Bosnian conceptual artist

Slobodan "Braco" Dimitrijević (born 18 June 1948) is a former Yugoslav and French conceptual artist. His works deal mainly with history and the individual's place in it. He lives and works in Paris, France since 1980s.

He has exhibited internationally since the 1970s, including at the Tate Gallery in 1985. He has participated in documenta (1972, 1977 and 1992) and the Venice Biennale (1976, 1982, 1990, 1993 and 2009). His works are held in the collection of the Tate Gallery, MoMA Museum of Modern Art New York, and that of the Centre Pompidou, among others.

==Early life and work==

Braco Dimitrijević was born on 18 June 1948 in Sarajevo, Bosnia and Herzegovina, FPR Yugoslavia. His father was the painter Vojo Dimitrijević, one of the most famous modern artists in Yugoslavia. He was named Slobodan after his father's friend who saved his life, a war hero Slobodan Princip. He started painting at the age of 5 and was featured in a TV show entitled Filmske Novosti (Film News) in 1957. His first conceptual work dates back to 1963.

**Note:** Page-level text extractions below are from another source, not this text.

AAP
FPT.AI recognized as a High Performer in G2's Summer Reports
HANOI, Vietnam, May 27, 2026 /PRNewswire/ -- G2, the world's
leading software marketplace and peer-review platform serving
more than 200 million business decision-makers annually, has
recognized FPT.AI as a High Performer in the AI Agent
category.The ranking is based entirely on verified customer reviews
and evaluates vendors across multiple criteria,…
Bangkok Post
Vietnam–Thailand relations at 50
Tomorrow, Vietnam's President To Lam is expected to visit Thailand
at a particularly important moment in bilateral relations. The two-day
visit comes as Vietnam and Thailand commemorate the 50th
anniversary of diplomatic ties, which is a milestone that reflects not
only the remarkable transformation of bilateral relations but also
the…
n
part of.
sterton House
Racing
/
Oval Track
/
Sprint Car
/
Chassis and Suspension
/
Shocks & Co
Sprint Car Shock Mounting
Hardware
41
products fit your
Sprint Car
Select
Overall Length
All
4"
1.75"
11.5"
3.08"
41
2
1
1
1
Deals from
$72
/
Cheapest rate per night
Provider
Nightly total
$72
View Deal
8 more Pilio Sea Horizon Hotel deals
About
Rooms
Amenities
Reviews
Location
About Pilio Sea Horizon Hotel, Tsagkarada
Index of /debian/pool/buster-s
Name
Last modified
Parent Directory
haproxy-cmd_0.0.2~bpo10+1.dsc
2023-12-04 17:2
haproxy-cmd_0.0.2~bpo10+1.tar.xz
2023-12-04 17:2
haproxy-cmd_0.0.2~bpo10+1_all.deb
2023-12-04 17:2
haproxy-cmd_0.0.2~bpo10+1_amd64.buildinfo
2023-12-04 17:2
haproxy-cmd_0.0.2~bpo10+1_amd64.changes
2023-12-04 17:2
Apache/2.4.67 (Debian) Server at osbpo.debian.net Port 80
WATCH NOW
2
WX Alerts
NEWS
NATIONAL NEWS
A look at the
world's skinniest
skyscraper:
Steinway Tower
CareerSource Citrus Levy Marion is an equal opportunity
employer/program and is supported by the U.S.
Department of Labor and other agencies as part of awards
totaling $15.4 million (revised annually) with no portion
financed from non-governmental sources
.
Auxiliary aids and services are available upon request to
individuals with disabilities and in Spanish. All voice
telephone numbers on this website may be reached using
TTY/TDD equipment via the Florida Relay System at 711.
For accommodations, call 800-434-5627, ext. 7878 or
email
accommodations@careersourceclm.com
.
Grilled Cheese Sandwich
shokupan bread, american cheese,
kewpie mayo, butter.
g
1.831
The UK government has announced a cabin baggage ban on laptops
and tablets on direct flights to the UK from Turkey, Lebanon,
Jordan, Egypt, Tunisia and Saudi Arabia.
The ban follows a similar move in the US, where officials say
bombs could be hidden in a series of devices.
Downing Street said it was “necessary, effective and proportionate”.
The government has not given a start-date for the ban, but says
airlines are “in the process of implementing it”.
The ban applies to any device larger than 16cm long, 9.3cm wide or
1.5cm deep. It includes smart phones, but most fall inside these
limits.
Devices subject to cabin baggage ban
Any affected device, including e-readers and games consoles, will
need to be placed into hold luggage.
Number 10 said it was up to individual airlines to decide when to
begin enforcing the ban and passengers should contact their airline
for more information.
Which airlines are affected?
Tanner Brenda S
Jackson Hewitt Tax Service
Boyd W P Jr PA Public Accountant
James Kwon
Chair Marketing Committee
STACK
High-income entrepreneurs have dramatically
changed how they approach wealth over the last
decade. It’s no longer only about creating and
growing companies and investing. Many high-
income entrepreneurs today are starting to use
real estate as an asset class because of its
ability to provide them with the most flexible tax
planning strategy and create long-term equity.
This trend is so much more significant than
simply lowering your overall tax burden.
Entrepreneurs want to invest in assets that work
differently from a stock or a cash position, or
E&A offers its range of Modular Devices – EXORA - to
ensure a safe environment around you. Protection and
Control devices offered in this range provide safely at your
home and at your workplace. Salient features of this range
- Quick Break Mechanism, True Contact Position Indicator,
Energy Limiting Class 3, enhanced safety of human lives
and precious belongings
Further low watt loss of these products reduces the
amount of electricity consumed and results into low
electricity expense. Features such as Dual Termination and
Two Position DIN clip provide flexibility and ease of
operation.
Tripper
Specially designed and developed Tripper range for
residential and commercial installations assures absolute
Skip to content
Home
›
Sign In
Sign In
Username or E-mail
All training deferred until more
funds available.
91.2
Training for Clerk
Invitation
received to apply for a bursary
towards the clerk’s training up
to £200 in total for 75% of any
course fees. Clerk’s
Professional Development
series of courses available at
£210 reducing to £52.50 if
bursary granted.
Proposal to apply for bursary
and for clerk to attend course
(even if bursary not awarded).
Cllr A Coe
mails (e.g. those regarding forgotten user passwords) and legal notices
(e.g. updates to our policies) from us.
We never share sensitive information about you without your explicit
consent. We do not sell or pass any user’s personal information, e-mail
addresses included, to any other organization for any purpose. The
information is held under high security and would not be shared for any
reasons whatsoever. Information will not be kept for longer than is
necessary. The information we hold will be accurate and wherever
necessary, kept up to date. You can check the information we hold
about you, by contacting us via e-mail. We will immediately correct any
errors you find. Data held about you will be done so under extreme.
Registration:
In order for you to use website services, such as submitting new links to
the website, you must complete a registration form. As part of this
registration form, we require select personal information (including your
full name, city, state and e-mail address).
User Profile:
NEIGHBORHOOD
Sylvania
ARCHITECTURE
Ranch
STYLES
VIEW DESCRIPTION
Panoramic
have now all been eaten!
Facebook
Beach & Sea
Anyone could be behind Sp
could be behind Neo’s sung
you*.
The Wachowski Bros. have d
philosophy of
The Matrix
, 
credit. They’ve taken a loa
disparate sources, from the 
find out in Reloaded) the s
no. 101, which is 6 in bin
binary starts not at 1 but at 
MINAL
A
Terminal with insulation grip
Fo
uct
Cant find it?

He went on to study at Academy of Fine Arts in Zagreb, from which he graduated in 1971. He then studied at Saint Martin's School of Art in London from 1971 to 1973.

In 1976, he wrote Tractatus Post Historicus, which formed the theoretical basis of his early work.

==Casual Passers-by==

In the 1970s, Dimitrijevic gained attention when he began his Casual Passer-by series. The work features very big close-up photographic portraits of everyday people that were hung on buildings and billboard in different cities in Europe and America. He then went on to produce memorial plaques in honour of other people that he met. About the one he made for the Lucio Amelio's "Terrae Motus" collection he said: "I Stopped the first man i saw in the street, explained to him what my work was and then asked him to be the model for the foto".

==Animals==

His work from the 1980s which joined animals and works of art would go on to become an exhibition in 1998 at the Paris Zoo that was visited by over a million people.

==New work==

His Triptychos Post Historicus installations feature paintings by old or modern masters in conjunction with everyday objects and fruits/vegetables. More than 500 of these installations exist. Controversy arose when a man who visited the exhibition at the Tate realized that the paintings in question were not copies but the originals and reported this to The Times who then wrote about it.

==Autobiography==
In 2023, he released his autobiography: "Louvre is my atelier, the street is my museum" published by "Fraktura" Zagreb.